■ **What you are asked to do**
Please print the lines from the line with "surprisingly good for full video" to the line with "claude-mem v7.2.1", both included, reproducing them word for word and leaving out the pictures.

START Data records

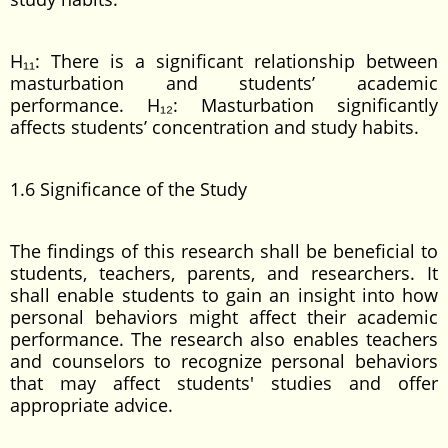
H₁₁: There is a significant relationship between
masturbation and students’ academic
performance. H₁₂: Masturbation significantly
affects students’ concentration and study habits.
1.6 Significance of the Study
The findings of this research shall be beneficial to
students, teachers, parents, and researchers. It
shall enable students to gain an insight into how
personal behaviors might affect their academic
performance. The research also enables teachers
and counselors to recognize personal behaviors
that may affect students' studies and offer
appropriate advice.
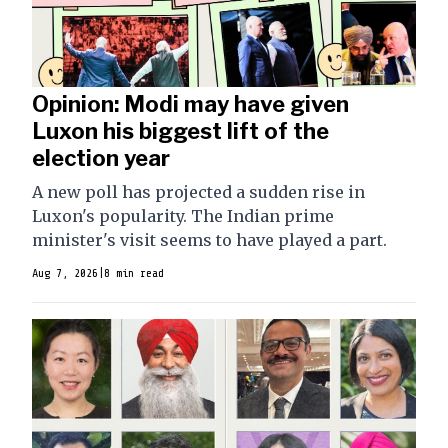
Opinion: Modi may have given
Luxon his biggest lift of the
election year
A new poll has projected a sudden rise in
Luxon's popularity. The Indian prime
minister's visit seems to have played a part.
Aug 7, 2026
|
8 min read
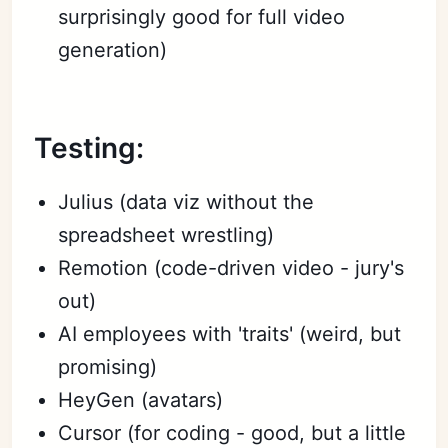
surprisingly good for full video
generation)
Testing:
Julius (data viz without the
spreadsheet wrestling)
Remotion (code-driven video - jury's
out)
AI employees with 'traits' (weird, but
promising)
HeyGen (avatars)
Cursor (for coding - good, but a little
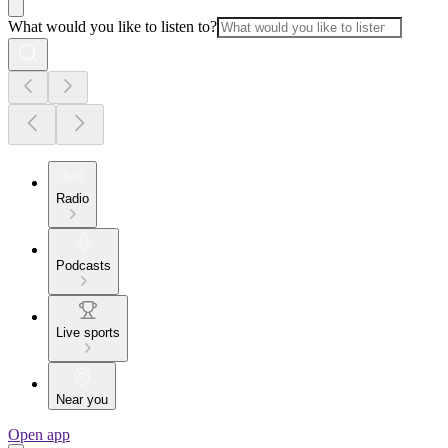
What would you like to listen to?
Radio
Podcasts
Live sports
Near you
Open app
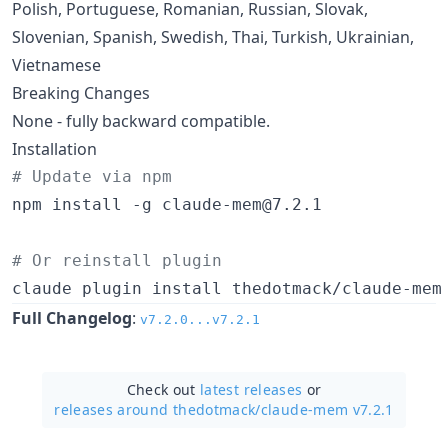
Polish, Portuguese, Romanian, Russian, Slovak,
Slovenian, Spanish, Swedish, Thai, Turkish, Ukrainian,
Vietnamese
Breaking Changes
None - fully backward compatible.
Installation
#
 Update via npm
npm install -g claude-mem@7.2.1

#
 Or reinstall plugin
claude plugin install thedotmack/claude-mem
Full Changelog
:
v7.2.0...v7.2.1
Check out
latest releases
or
releases around thedotmack/
claude-mem v7.2.1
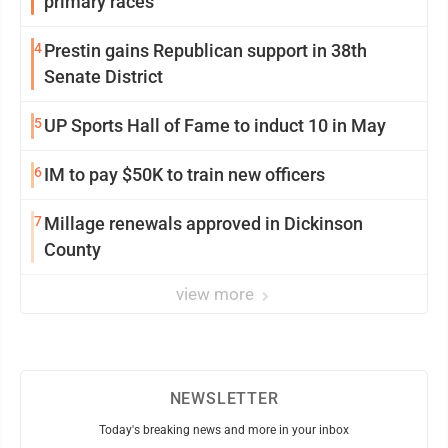
primary races
4
Prestin gains Republican support in 38th
Senate District
5
UP Sports Hall of Fame to induct 10 in May
6
IM to pay $50K to train new officers
7
Millage renewals approved in Dickinson
County
view more
NEWSLETTER
Today's breaking news and more in your inbox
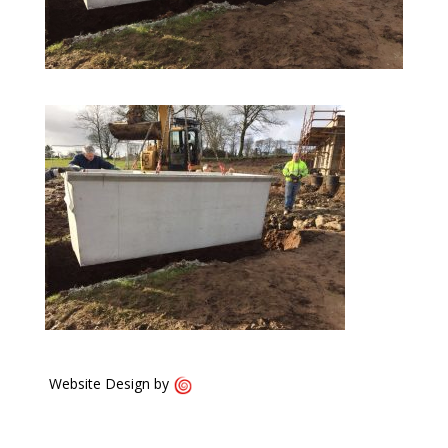
Website Design by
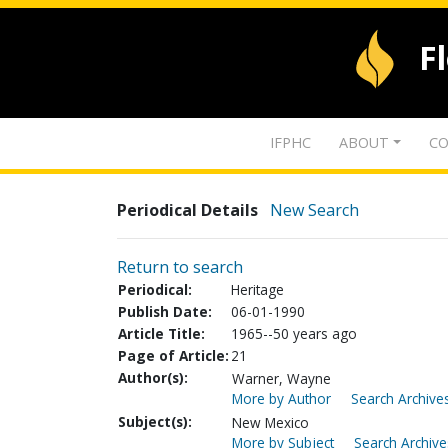
F
IFPHC
ABOUT
CO
Periodical Details
New Search
Return to search
Periodical:
Heritage
Publish Date:
06-01-1990
Article Title:
1965--50 years ago
Page of Article:
21
Author(s):
Warner, Wayne
More by Author
Search Archives
Subject(s):
New Mexico
More by Subject
Search Archive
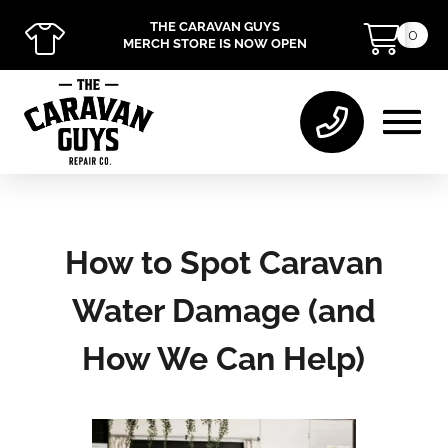
THE CARAVAN GUYS
0
MERCH STORE IS NOW OPEN
How to Spot Caravan
Water Damage (and
How We Can Help)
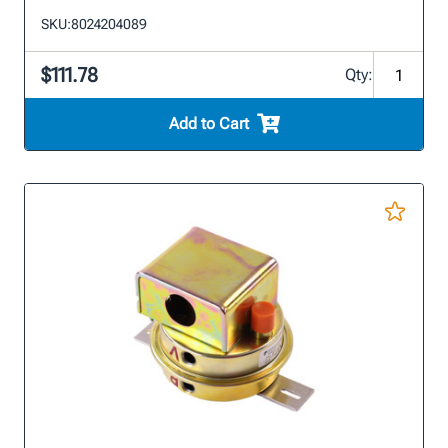
SKU:
8024204089
$111.78
Qty:
Add to Cart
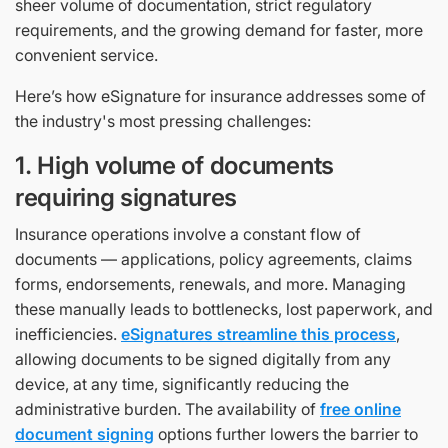
sheer volume of documentation, strict regulatory
requirements, and the growing demand for faster, more
convenient service.
Here’s how eSignature for insurance addresses some of
the industry's most pressing challenges:
1. High volume of documents
requiring signatures
Insurance operations involve a constant flow of
documents — applications, policy agreements, claims
forms, endorsements, renewals, and more. Managing
these manually leads to bottlenecks, lost paperwork, and
inefficiencies.
eSignatures streamline this process
,
allowing documents to be signed digitally from any
device, at any time, significantly reducing the
administrative burden. The availability of
free online
document signing
options further lowers the barrier to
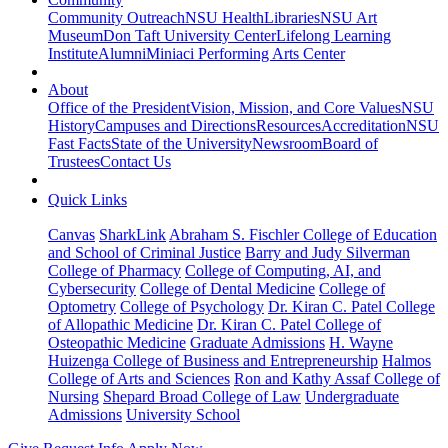
Community Outreach
NSU Health
Libraries
NSU Art
Museum
Don Taft University Center
Lifelong Learning
Institute
Alumni
Miniaci Performing Arts Center
About
Office of the President
Vision, Mission, and Core Values
NSU
History
Campuses and Directions
Resources
Accreditation
NSU
Fast Facts
State of the University
Newsroom
Board of
Trustees
Contact Us
Quick Links
Canvas
SharkLink
Abraham S. Fischler College of Education
and School of Criminal Justice
Barry and Judy Silverman
College of Pharmacy
College of Computing, AI, and
Cybersecurity
College of Dental Medicine
College of
Optometry
College of Psychology
Dr. Kiran C. Patel College
of Allopathic Medicine
Dr. Kiran C. Patel College of
Osteopathic Medicine
Graduate Admissions
H. Wayne
Huizenga College of Business and Entrepreneurship
Halmos
College of Arts and Sciences
Ron and Kathy Assaf College of
Nursing
Shepard Broad College of Law
Undergraduate
Admissions
University School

END Data records

■ **Answer area**
surprisingly good for full video
generation)
Testing:
Julius (data viz without the
spreadsheet wrestling)
Remotion (code-driven video - jury's
out)
AI employees with 'traits' (weird, but
promising)
HeyGen (avatars)
Cursor (for coding - good, but a little
What would you like to listen to?
Radio
Podcasts
Live sports
Near you
Open app
Polish, Portuguese, Romanian, Russian, Slovak,
Slovenian, Spanish, Swedish, Thai, Turkish, Ukrainian,
Vietnamese
Breaking Changes
None - fully backward compatible.
Installation
#
 Update via npm
npm install -g claude-mem@7.2.1

#
 Or reinstall plugin
claude plugin install thedotmack/claude-mem
Full Changelog
:
v7.2.0...v7.2.1
Check out
latest releases
or
releases around thedotmack/
claude-mem v7.2.1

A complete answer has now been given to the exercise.